Alleged Waukesha parade attacker Darrell Brooks was previously arrested for sexually abusing a teenager in Nevada. Mark Hoffman via ZUMA Wire

His first of three Nevada arrests involved the 2006 sexual abuse of the teenager, whose name is being withheld by The Post because she is the victim of a sex crime.

In a bizarre and vulgar YouTube rant he posted online a decade later, Brooks claimed, “I didn’t know the bitch was 16,” and claimed that he was a victim.

According to court papers, Brooks made the same claim to the judge in Nevada in 2007 — and tried to pin the blame on the victim, who was still shy of her 16th birthday.

Darrell Brooks attempted to blame his sexual abuse victim for not disclosing her age, according to court documents. EPA/WAUKESHA COUNTY SHERIFFS OFFICE / HANDOUT

“I never knew she was going on 16,” he wrote to Perry. “She had me fooled. She should be an actress. I didn’t know until she was pregnant. She said she didn’t tell me ’cause she knew I wouldn’t have been with her.”

“Her mom said it was not the first time she did this,” he said. “She did this before also.”

Brooks was initially busted in the case on Sept. 28, 2006, and charged with statutory sexual seduction and contributing to the delinquency of a minor after allegedly having sex with the teenager at an apartment in the city of Sparks.

He claimed in the documents that he was an out-of-work janitor.

He settled the case by pleading guilty to the first charge but was ordered not to contact the victim, her mother or grandmother. He was also to remain in jail until he could be placed in a post-release treatment program.

However, parole officials reported that he was turned down at two possible sites.

One, operated by the Salvation Army, reported that “due to Mr. Brooks’ criminal history he would not be allowed into the program,” probation officials wrote.

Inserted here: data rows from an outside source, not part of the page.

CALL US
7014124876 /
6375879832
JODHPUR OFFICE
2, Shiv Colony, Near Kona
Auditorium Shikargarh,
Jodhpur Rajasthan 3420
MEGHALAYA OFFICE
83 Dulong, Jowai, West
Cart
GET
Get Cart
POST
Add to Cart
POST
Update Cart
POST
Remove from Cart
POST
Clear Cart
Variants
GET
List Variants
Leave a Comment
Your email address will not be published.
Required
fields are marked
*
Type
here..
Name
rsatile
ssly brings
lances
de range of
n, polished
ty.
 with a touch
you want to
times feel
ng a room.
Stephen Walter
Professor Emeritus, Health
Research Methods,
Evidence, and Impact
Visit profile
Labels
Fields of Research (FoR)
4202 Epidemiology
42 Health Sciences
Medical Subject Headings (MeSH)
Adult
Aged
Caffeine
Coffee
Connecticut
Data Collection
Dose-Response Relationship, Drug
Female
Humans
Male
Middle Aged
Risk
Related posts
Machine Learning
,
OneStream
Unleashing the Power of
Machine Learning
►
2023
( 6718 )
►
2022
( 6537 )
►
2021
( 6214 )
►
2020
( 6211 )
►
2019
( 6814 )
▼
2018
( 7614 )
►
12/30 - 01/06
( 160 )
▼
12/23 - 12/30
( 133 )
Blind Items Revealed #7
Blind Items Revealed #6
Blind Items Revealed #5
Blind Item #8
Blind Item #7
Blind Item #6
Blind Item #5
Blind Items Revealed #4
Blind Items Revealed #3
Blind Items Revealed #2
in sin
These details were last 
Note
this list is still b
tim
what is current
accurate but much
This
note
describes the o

“Therefore, the undersigned officer attempted to place Mr. Brooks into the Bristlecone Treatment Program,” the Feb. 21, 2007 report said.

“Mr. Brooks was denied acceptance into the program because he was unable to make the payment necessary for placement,” it said. “As of today’s date, there is no inpatient program in the greater Northern Nevada area that will accept Mr. Brooks….”

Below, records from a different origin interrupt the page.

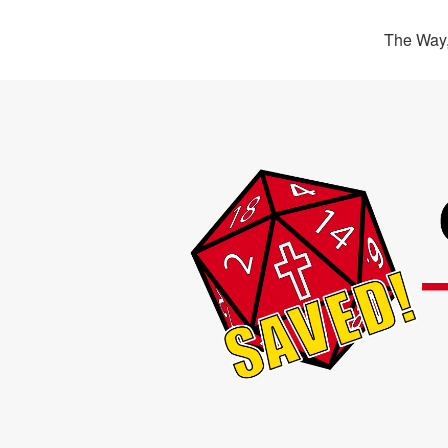
The Way,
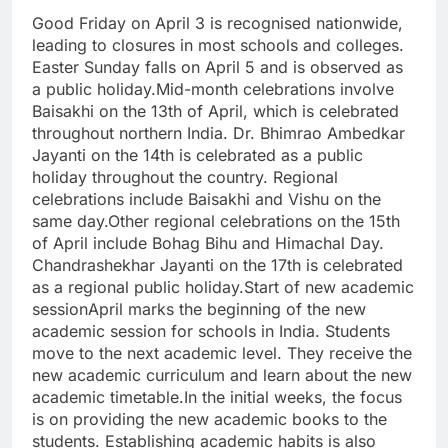
Good Friday on April 3 is recognised nationwide,
leading to closures in most schools and colleges.
Easter Sunday falls on April 5 and is observed as
a public holiday.
Mid-month celebrations involve
Baisakhi on the 13th of April, which is celebrated
throughout northern India. Dr. Bhimrao Ambedkar
Jayanti on the 14th is celebrated as a public
holiday throughout the country. Regional
celebrations include Baisakhi and Vishu on the
same day.
Other regional celebrations on the 15th
of April include Bohag Bihu and Himachal Day.
Chandrashekhar Jayanti on the 17th is celebrated
as a regional public holiday.
Start of new academic
session
April marks the beginning of the new
academic session for schools in India. Students
move to the next academic level. They receive the
new academic curriculum and learn about the new
academic timetable.
In the initial weeks, the focus
is on providing the new academic books to the
students.
Establishing academic habits is also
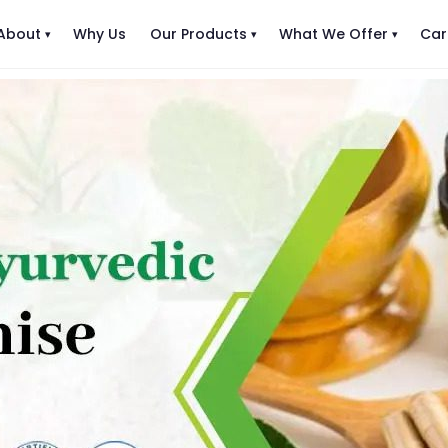
About
Why Us
Our Products
What We Offer
Car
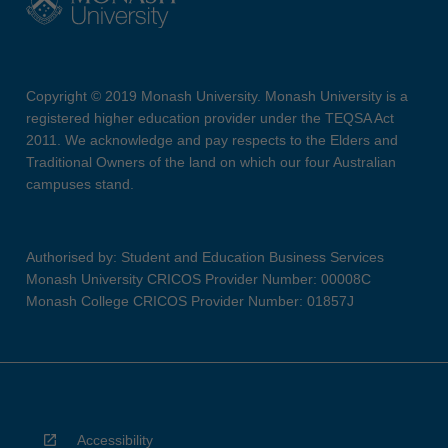
Copyright © 2019 Monash University. Monash University is a
registered higher education provider under the TEQSA Act
2011. We acknowledge and pay respects to the Elders and
Traditional Owners of the land on which our four Australian
campuses stand.
Authorised by: Student and Education Business Services
Monash University CRICOS Provider Number: 00008C
Monash College CRICOS Provider Number: 01857J
Accessibility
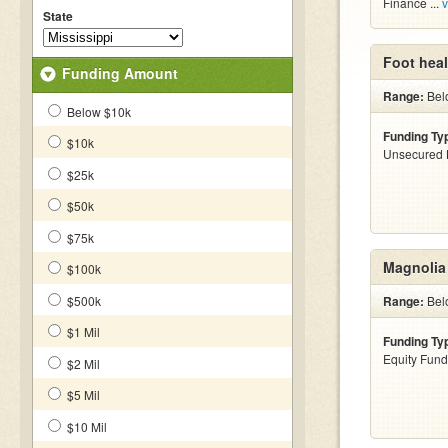
Finance ...
v
State
Foot heal
Funding Amount
Range:
Belo
Below $10k
Funding Ty
$10k
Unsecured 
$25k
$50k
$75k
Magnolia 
$100k
$500k
Range:
Bel
$1 Mil
Funding Ty
Equity Fund
$2 Mil
$5 Mil
$10 Mil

Instead, he was released into a halfway house the same day.

Darrell Brooks allegedly drove a Red SUV and plowed into a crowd during a Christmas parade in Waukesha, Wisconsin. JESUS OCHOA/via REUTERS

However, suspicious probation officers didn’t trust Brooks and trailed his young victim to her high school on Feb. 27, 2007 to see if Brooks would show up and contact her.

“A few moments later Mr. Brooks was observed arriving at the bus station,” court records show. “He went directly to the glass door near the victim and knocked on the door from the outside. The victim then came outside and met with Mr. Brooks.”

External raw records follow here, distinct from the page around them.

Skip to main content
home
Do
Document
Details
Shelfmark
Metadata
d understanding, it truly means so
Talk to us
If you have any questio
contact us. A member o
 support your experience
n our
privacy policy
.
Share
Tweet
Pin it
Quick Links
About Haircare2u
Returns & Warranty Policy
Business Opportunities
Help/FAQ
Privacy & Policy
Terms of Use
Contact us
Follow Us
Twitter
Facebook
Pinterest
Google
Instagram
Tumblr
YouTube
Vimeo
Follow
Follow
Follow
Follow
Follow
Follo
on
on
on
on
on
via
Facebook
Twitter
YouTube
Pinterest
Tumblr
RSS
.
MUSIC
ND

Brooks had already been peppering the girl and her family with phone calls using the stolen phone card, which was later found during a search of his jail cell.

A state Division of Parole and Probation report on Feb. 8, 2007 noted that the teen’s mother “stated that Brooks had been contacting her house on several occasions.”

“The victim’s mother indicated that Mr. Brooks was calling at all hours of the day and would often hang up the phone if she answered,” the report said. “The victim’s mother indicated that she had spoken with the Sparks Police Department regarding the phone calls.”

Nonetheless, Brooks was ultimately released — but later skipped out on the case.

The Nevada warrant for his arrest was still open when Wisconsin police arrested him in the Christmas parade attack on Sunday.

Brooks also had two pending Wisconsin criminal cases, including for the Nov. 2 attack on his ex-girlfriend at a nearby gas station — but was released on what prosecutors later acknowledged was “inappropriately low” bail of $1,000.

Brooks was arrested for violating the conditions of his sex offender registration in 2016.